The City Council Finance Committee restored about $27 million to the Jacksonville Sheriff's Office budget. Rutherford previously said not having that money would have required laying off more than 300 police officers, 60 correction officers, civilian positions and closing the 300-bed Community Transition Center that prepares prisoners' transition back into the community.
The sheriff's budget submitted by Mayor Alvin Brown had a $29 million extraordinary lapse, or unaccounted for cuts, that represented just under a 14 percent decease. About $1.7 million was restored through Council auditor recommendations.
The sheriff's budget of just under $390 million is the largest among the departments within the City budget, taking up about one-third of all expenditures.
Compared to past budget discussions about the sheriff's office, this year's was relatively smooth and fast-paced. Rutherford credited Council members for coming to his office for detailed discussions about how the cuts affected service levels.
He referenced past committee actions restoring quality-of-life services, such as for the library, and said the cuts to his budget were "not acceptable." The sheriff said those cuts do not represent the quality of life people in Jacksonville want or expect and that restoring his budget represented the public safety portion of that vision.
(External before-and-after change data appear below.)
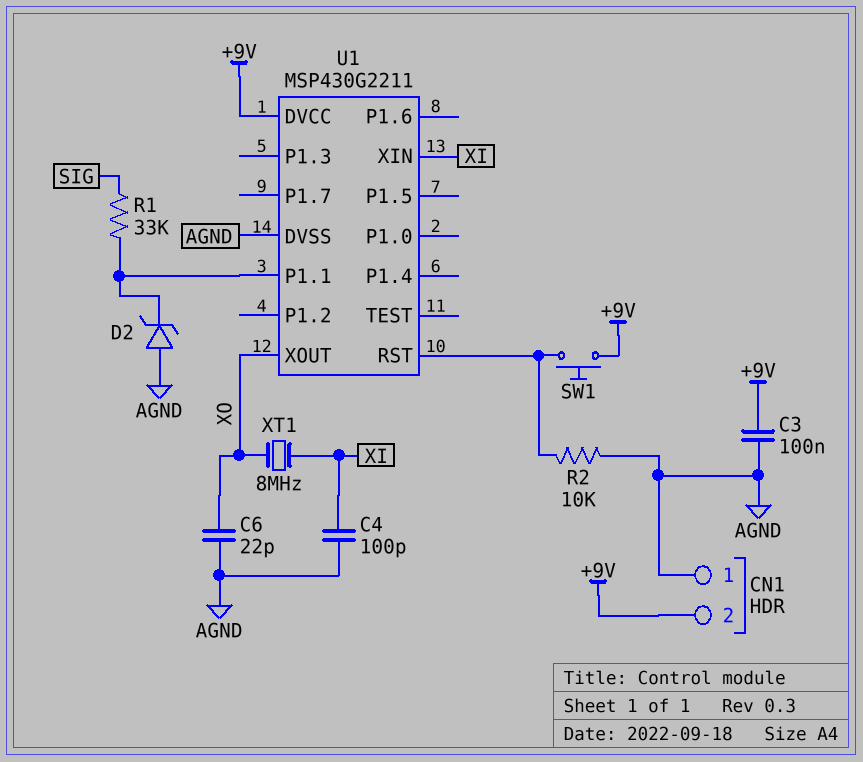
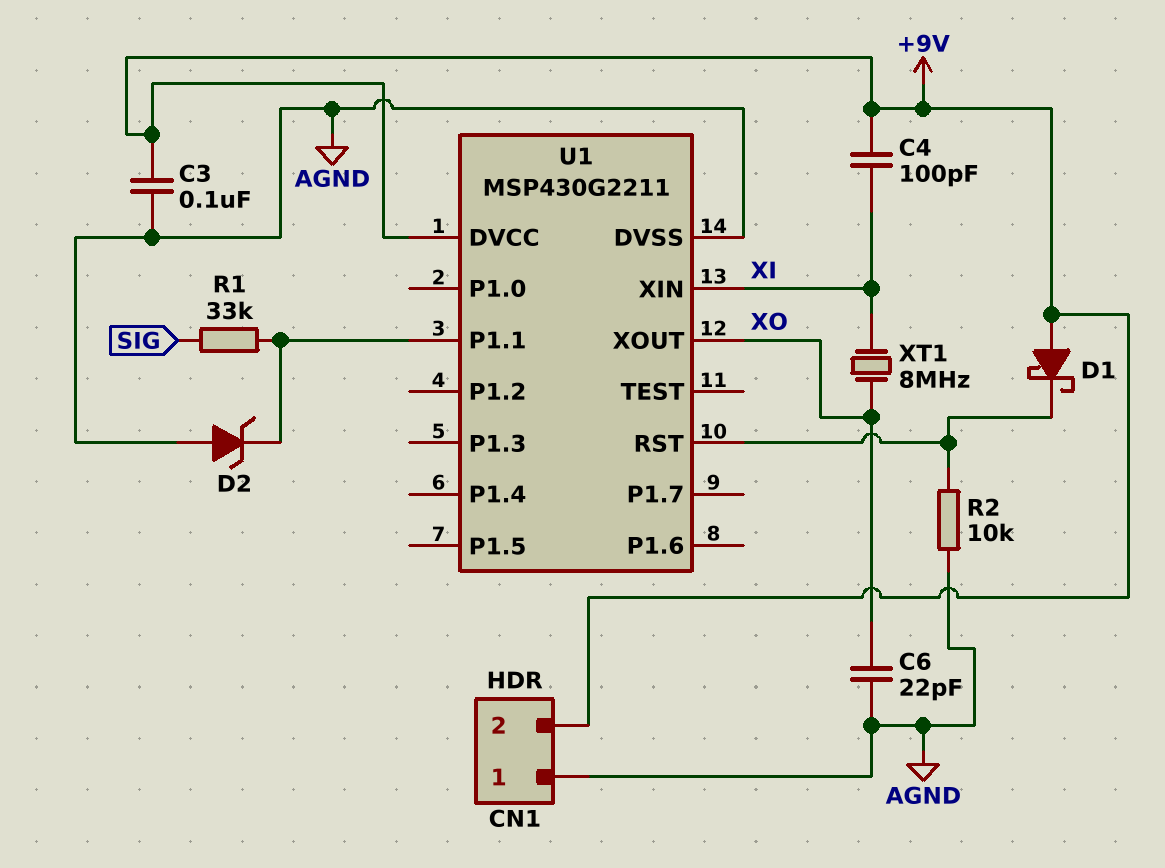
C4: 100pF (AGND, XI) -> 100pF (+9V, XI)
D1: none -> schottky (A +9V, K U1/RST)
SW1: button (+9V, U1/RST) -> none

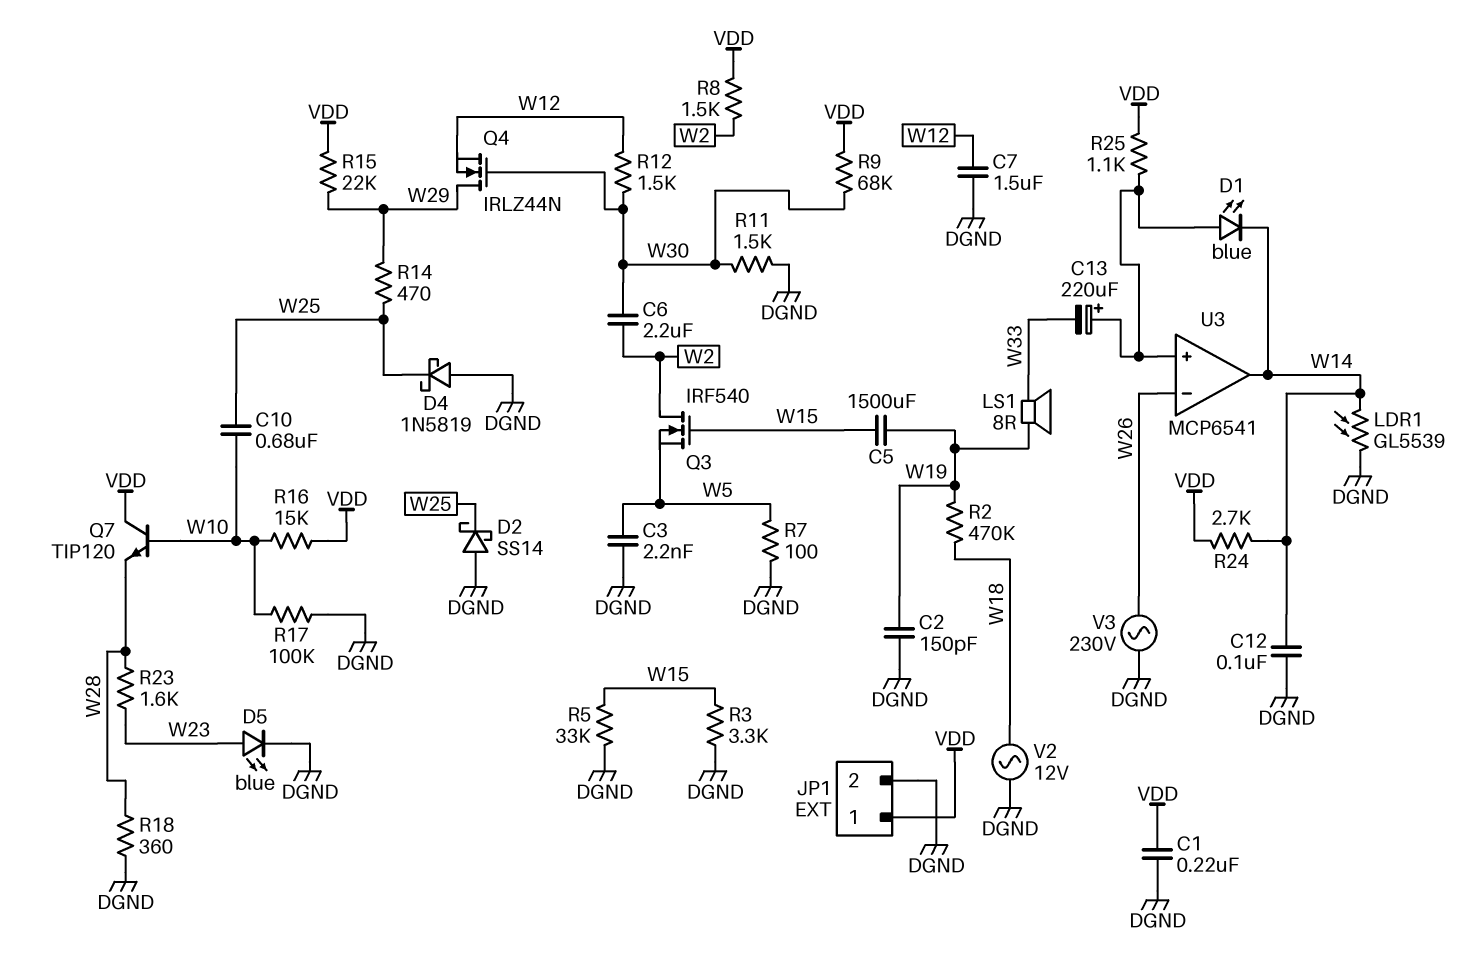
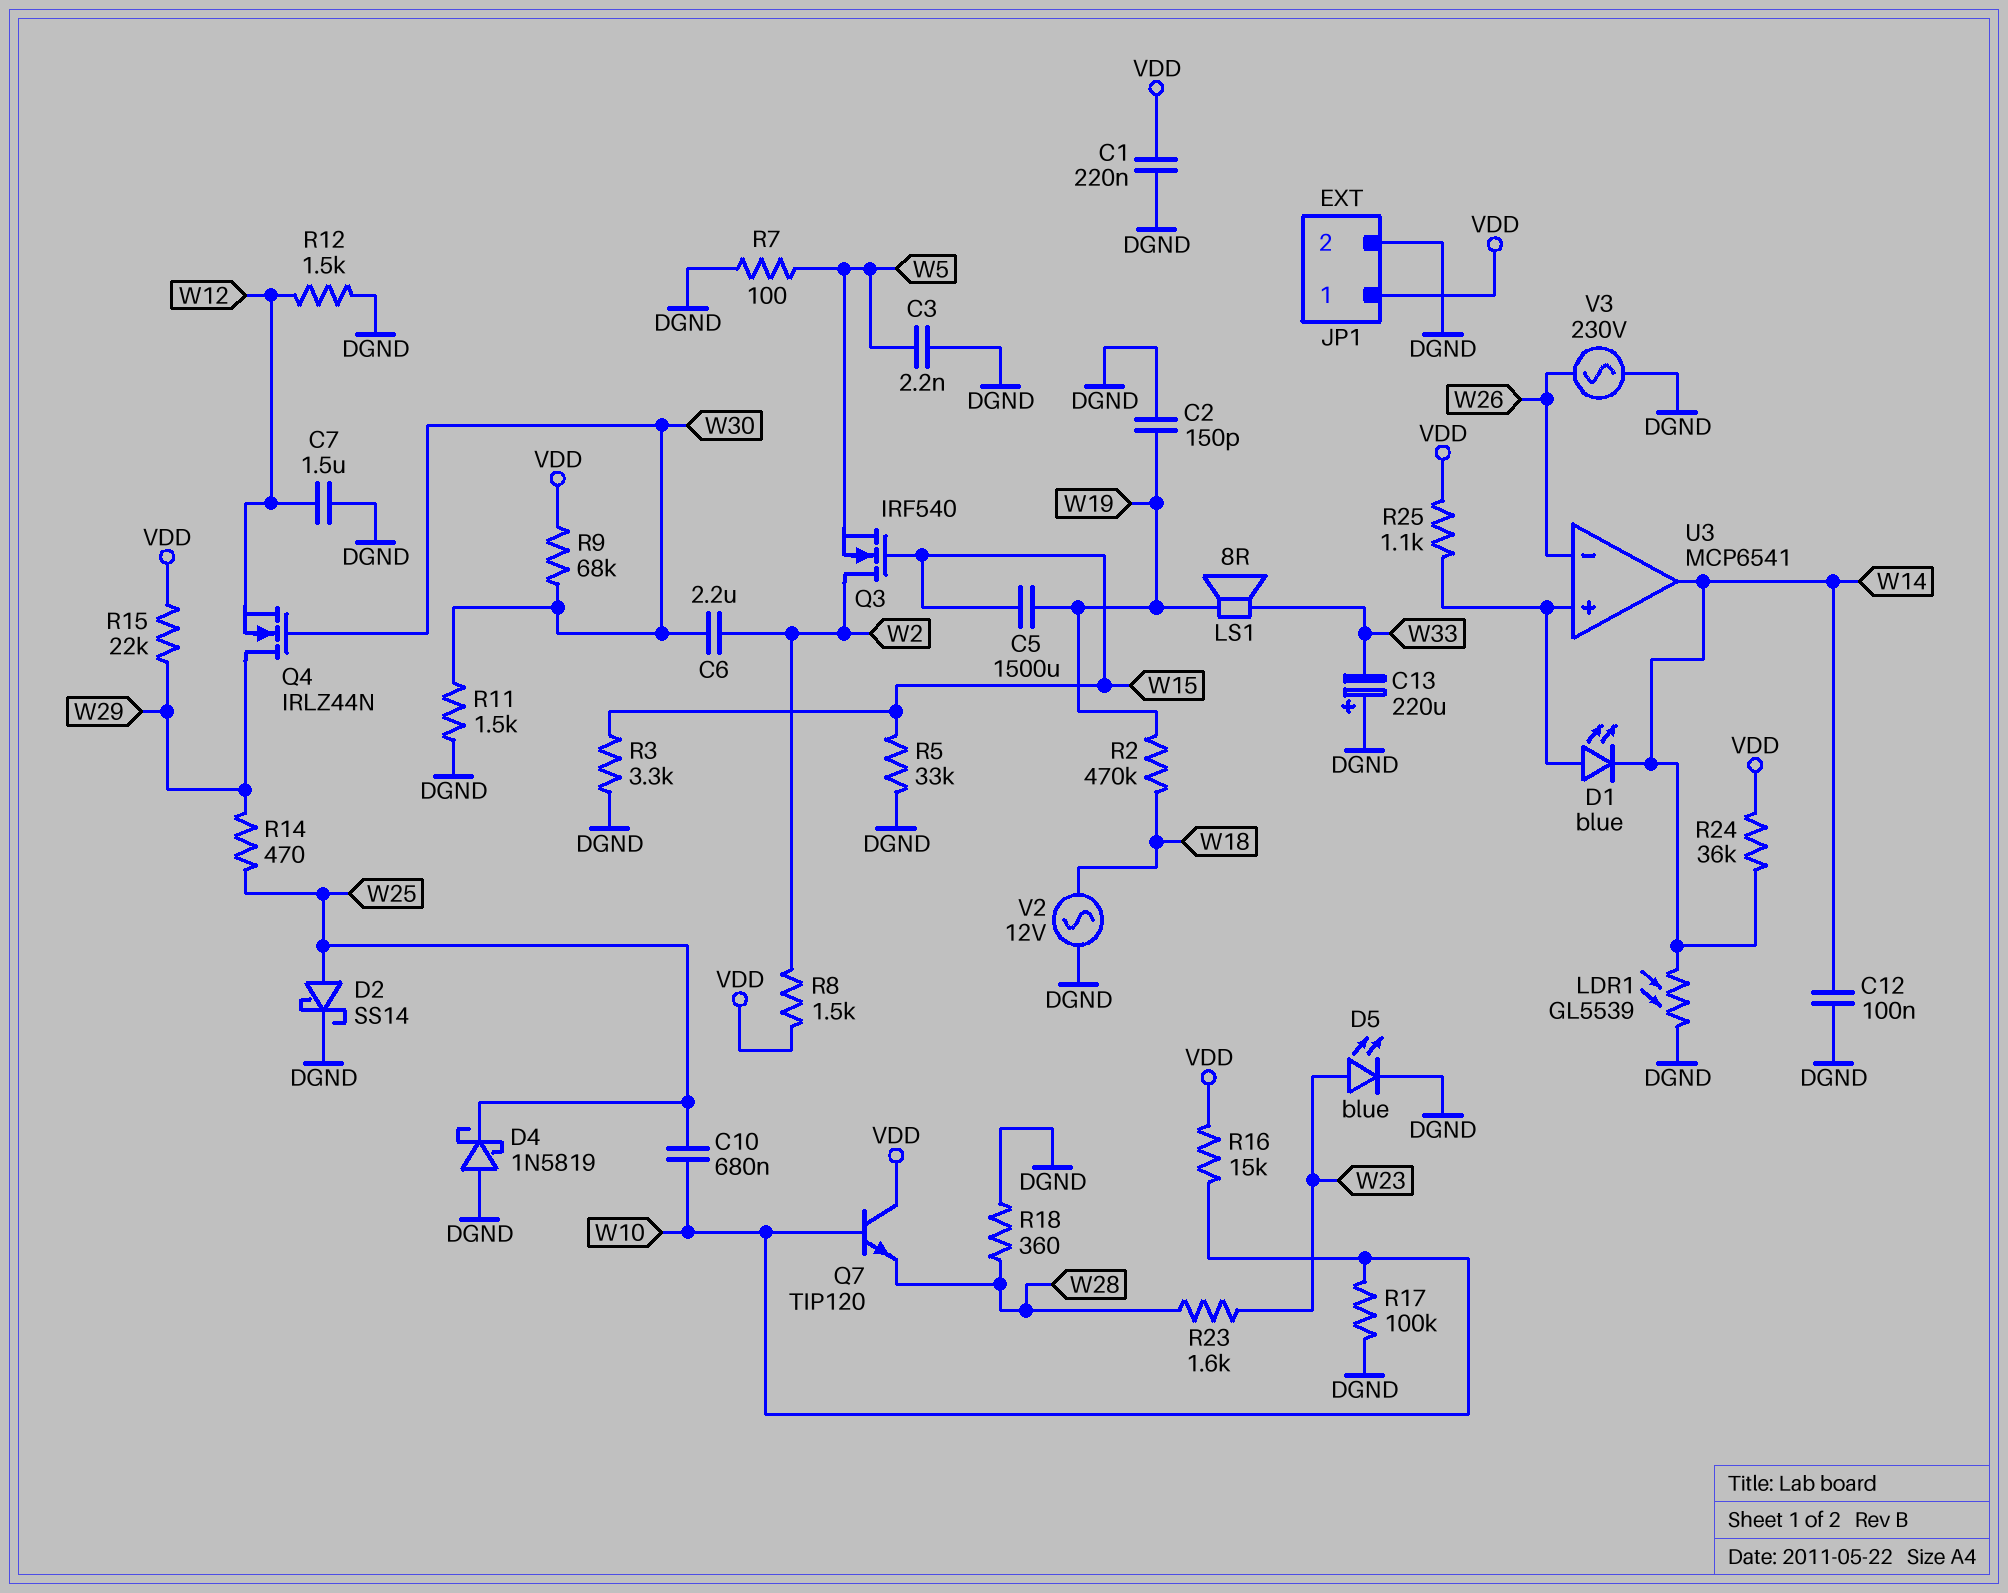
C13: 220uF (plus U3/in+, minus W33) -> 220uF (plus DGND, minus W33)
D2: schottky SS14 (A DGND, K W25) -> schottky SS14 (A W25, K DGND)
R12: 1.5k (W12, W30) -> 1.5k (DGND, W12)
R24: 2.7k (VDD, W14) -> 36k (VDD, W14)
Or, as Council member Robin Lumb bluntly stated: "We can't lose 300 police officers. Or ... (60) corrections officers or close CTC (the transition center). There's nothing to debate over anymore."
"What he said," added Council member Richard Clark.
The committee approved transferring $20 million from its special Council contingency fund and allowed another $7 million in sheriff's office savings to carry over into fiscal 2013-14.
The restorations meant maintaining – not improving – current service levels. Rutherford said the office would do its best to hold the line on crime levels by using the funding, community involvement and prosecutions as a deterrent.
"We're going to do all we can with the resources we have been given," the sheriff said.
The committee's action lowered a special Council contingency fund to about $46 million.
By the end of Thursday's budget review, the potential rate increase to cover budget shortfalls was 1.09 mills, or about $47 million. In July, it voted for a tentative property tax increase of 1.5 mill for fiscal 2013-14.
The committee will continue to review the City budget this week in preparation for a late September vote.
Sheriff John Rutherford said he didn't receive the financial boost he wanted Thursday – but got what he "bottom line had to have."